Während der Prüfung üben wir pflichtgemäßes Ermessen aus und bewahren eine kritische Grundhaltung. Darüber hinaus

identifizieren und beurteilen wir die Risiken wesentlicher falscher Darstellungen im Jahresabschluss und im Lagebericht aufgrund von dolosen Handlungen oder Irrtümern, planen und führen Prüfungshandlungen als Reaktion auf diese Risiken durch sowie erlangen Prüfungsnachweise, die ausreichend und geeignet sind, um als Grundlage für unsere Prüfungsurteile zu dienen. Das Risiko, dass aus dolosen Handlungen resultierende wesentliche falsche Darstellungen nicht aufgedeckt werden, ist höher als das Risiko, dass aus Irrtümern resultierende wesentliche falsche Darstellungen nicht aufgedeckt werden, da dolose Handlungen kollusives Zusammenwirken, Fälschungen, beabsichtigte Unvollständigkeiten, irreführende Darstellungen bzw. das Außerkraftsetzen interner Kontrollen beinhalten können.

gewinnen wir ein Verständnis von dem für die Prüfung des Jahresabschlusses relevanten internen Kontrollsystem und den für die Prüfung des Lageberichts relevanten Vorkehrungen und Maßnahmen, um Prüfungshandlungen zu planen, die unter den gegebenen Umständen angemessen sind, jedoch nicht mit dem Ziel, ein Prüfungsurteil zur Wirksamkeit dieser Systeme der Gesellschaft abzugeben.

beurteilen wir die Angemessenheit der von den gesetzlichen Vertretern angewandten Rechnungslegungsmethoden sowie die Vertretbarkeit der von den gesetzlichen Vertretern dargestellten geschätzten Werte und damit zusammenhängenden Angaben.

ziehen wir Schlussfolgerungen über die Angemessenheit des von den gesetzlichen Vertretern angewandten Rechnungslegungsgrundsatzes der Fortführung der Unternehmenstätigkeit sowie, auf der Grundlage der erlangten Prüfungsnachweise, ob eine wesentliche Unsicherheit im Zusammenhang mit Ereignissen oder Gegebenheiten besteht, die bedeutsame Zweifel an der Fähigkeit der Gesellschaft zur Fortführung der Unternehmenstätigkeit aufwerfen können. Falls wir zu dem Schluss kommen, dass eine wesentliche Unsicherheit besteht, sind wir verpflichtet, im Bestätigungsvermerk auf die dazugehörigen Angaben im Jahresabschluss und im Lagebericht aufmerksam zu machen oder, falls diese Angaben unangemessen sind, unser jeweiliges Prüfungsurteil zu modifizieren. Wir ziehen unsere Schlussfolgerungen auf der Grundlage der bis zum Datum unseres Bestätigungsvermerks erlangten Prüfungsnachweise. Zukünftige Ereignisse oder Gegebenheiten können jedoch dazu führen, dass die Gesellschaft ihre Unternehmenstätigkeit nicht mehr fortführen kann.
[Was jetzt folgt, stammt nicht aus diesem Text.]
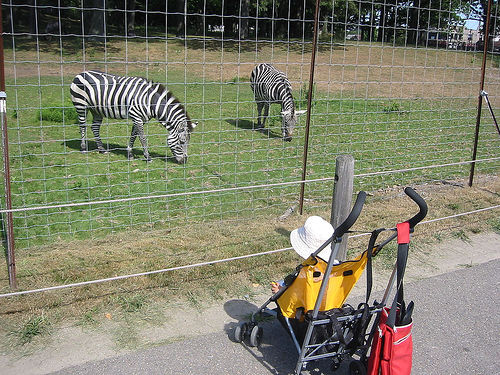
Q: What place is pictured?
A: It is a road.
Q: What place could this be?
A: It is a road.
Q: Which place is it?
A: It is a road.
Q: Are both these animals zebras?
A: Yes, all the animals are zebras.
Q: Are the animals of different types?
A: No, all the animals are zebras.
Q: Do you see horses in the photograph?
A: No, there are no horses.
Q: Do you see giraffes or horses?
A: No, there are no horses or giraffes.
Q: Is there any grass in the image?
A: Yes, there is grass.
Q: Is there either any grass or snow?
A: Yes, there is grass.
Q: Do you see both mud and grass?
A: No, there is grass but no mud.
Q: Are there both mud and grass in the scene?
A: No, there is grass but no mud.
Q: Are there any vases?
A: No, there are no vases.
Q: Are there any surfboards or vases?
A: No, there are no vases or surfboards.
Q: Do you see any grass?
A: Yes, there is grass.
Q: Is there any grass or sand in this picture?
A: Yes, there is grass.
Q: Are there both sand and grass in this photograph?
A: No, there is grass but no sand.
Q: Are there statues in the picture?
A: No, there are no statues.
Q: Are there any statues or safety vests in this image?
A: No, there are no statues or safety vests.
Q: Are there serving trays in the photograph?
A: No, there are no serving trays.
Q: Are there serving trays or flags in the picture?
A: No, there are no serving trays or flags.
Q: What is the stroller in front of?
A: The stroller is in front of the fence.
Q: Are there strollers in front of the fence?
A: Yes, there is a stroller in front of the fence.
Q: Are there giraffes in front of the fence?
A: No, there is a stroller in front of the fence.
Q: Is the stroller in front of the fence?
A: Yes, the stroller is in front of the fence.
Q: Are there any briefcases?
A: No, there are no briefcases.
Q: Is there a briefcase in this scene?
A: No, there are no briefcases.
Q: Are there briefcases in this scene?
A: No, there are no briefcases.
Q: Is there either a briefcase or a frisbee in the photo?
A: No, there are no briefcases or frisbees.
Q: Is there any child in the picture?
A: Yes, there is a child.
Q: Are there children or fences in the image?
A: Yes, there is a child.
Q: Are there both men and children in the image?
A: No, there is a child but no men.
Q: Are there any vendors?
A: No, there are no vendors.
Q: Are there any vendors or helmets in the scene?
A: No, there are no vendors or helmets.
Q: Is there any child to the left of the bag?
A: Yes, there is a child to the left of the bag.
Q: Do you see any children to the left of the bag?
A: Yes, there is a child to the left of the bag.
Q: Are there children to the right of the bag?
A: No, the child is to the left of the bag.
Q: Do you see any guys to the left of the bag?
A: No, there is a child to the left of the bag.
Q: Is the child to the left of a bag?
A: Yes, the child is to the left of a bag.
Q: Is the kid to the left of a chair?
A: No, the kid is to the left of a bag.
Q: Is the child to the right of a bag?
A: No, the child is to the left of a bag.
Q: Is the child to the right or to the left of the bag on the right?
A: The child is to the left of the bag.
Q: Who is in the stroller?
A: The kid is in the stroller.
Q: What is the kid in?
A: The kid is in the stroller.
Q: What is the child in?
A: The kid is in the stroller.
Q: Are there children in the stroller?
A: Yes, there is a child in the stroller.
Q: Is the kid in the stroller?
A: Yes, the kid is in the stroller.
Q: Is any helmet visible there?
A: No, there are no helmets.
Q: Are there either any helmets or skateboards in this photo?
A: No, there are no helmets or skateboards.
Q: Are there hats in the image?
A: Yes, there is a hat.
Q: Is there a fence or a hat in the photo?
A: Yes, there is a hat.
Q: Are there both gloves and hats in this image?
A: No, there is a hat but no gloves.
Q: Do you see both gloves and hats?
A: No, there is a hat but no gloves.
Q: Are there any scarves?
A: No, there are no scarves.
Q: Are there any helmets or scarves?
A: No, there are no scarves or helmets.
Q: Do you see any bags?
A: Yes, there is a bag.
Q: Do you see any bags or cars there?
A: Yes, there is a bag.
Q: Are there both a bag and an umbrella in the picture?
A: No, there is a bag but no umbrellas.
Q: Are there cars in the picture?
A: No, there are no cars.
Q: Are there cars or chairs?
A: No, there are no cars or chairs.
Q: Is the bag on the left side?
A: No, the bag is on the right of the image.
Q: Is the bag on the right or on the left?
A: The bag is on the right of the image.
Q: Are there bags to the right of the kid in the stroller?
A: Yes, there is a bag to the right of the kid.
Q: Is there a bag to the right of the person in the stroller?
A: Yes, there is a bag to the right of the kid.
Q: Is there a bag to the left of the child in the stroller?
A: No, the bag is to the right of the child.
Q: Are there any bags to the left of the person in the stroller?
A: No, the bag is to the right of the child.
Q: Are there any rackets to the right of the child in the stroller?
A: No, there is a bag to the right of the child.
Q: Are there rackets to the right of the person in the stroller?
A: No, there is a bag to the right of the child.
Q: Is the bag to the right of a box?
A: No, the bag is to the right of the kid.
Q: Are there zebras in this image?
A: Yes, there is a zebra.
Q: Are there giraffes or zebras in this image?
A: Yes, there is a zebra.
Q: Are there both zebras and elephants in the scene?
A: No, there is a zebra but no elephants.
beurteilen wir Darstellung, Aufbau und Inhalt des Jahresabschlusses insgesamt einschließlich der Angaben sowie ob der Jahresabschluss die zugrunde liegenden Geschäftsvorfälle und Ereignisse so darstellt, dass der Jahresabschluss unter Beachtung der deutschen Grundsätze ordnungsmäßiger Buchführung ein den tatsächlichen Verhältnissen entsprechendes Bild der Vermögens-, Finanz- und Ertragslage der Gesellschaft vermittelt.

beurteilen wir den Einklang des Lageberichts mit dem Jahresabschluss, seine Gesetzesentsprechung und das von ihm vermittelte Bild von der Lage der Gesellschaft.

führen wir Prüfungshandlungen zu den von den gesetzlichen Vertretern dargestellten zukunftsorientierten Angaben im Lagebericht durch. Auf Basis ausreichender geeigneter Prüfungsnachweise vollziehen wir dabei insbesondere die den zukunftsorientierten Angaben von den gesetzlichen Vertretern zugrunde gelegten bedeutsamen Annahmen nach und beurteilen die sachgerechte Ableitung der zukunftsorientierten Angaben aus diesen Annahmen. Ein eigenständiges Prüfungsurteil zu den zukunftsorientierten Angaben sowie zu den zugrunde liegenden Annahmen geben wir nicht ab. Es besteht ein erhebliches unvermeidbares Risiko, dass künftige Ereignisse wesentlich von den zukunftsorientierten Angaben abweichen.

Wir erörtern mit den für die Überwachung Verantwortlichen unter anderem den geplanten Umfang und die Zeitplanung der Prüfung sowie bedeutsame Prüfungsfeststellungen, einschließlich etwaiger bedeutsamer Mängel im internen Kontrollsystem, die wir während unserer Prüfung feststellen.

 

St. Ingbert, den 16.07.2024

Atax Treuhand GmbH
Wirtschaftsprüfungsgesellschaft

Dirk Bach, Wirtschaftsprüfer

Der Jahresabschluss zum 31.12.2023 wurde am 22.07.2024 festgestellt.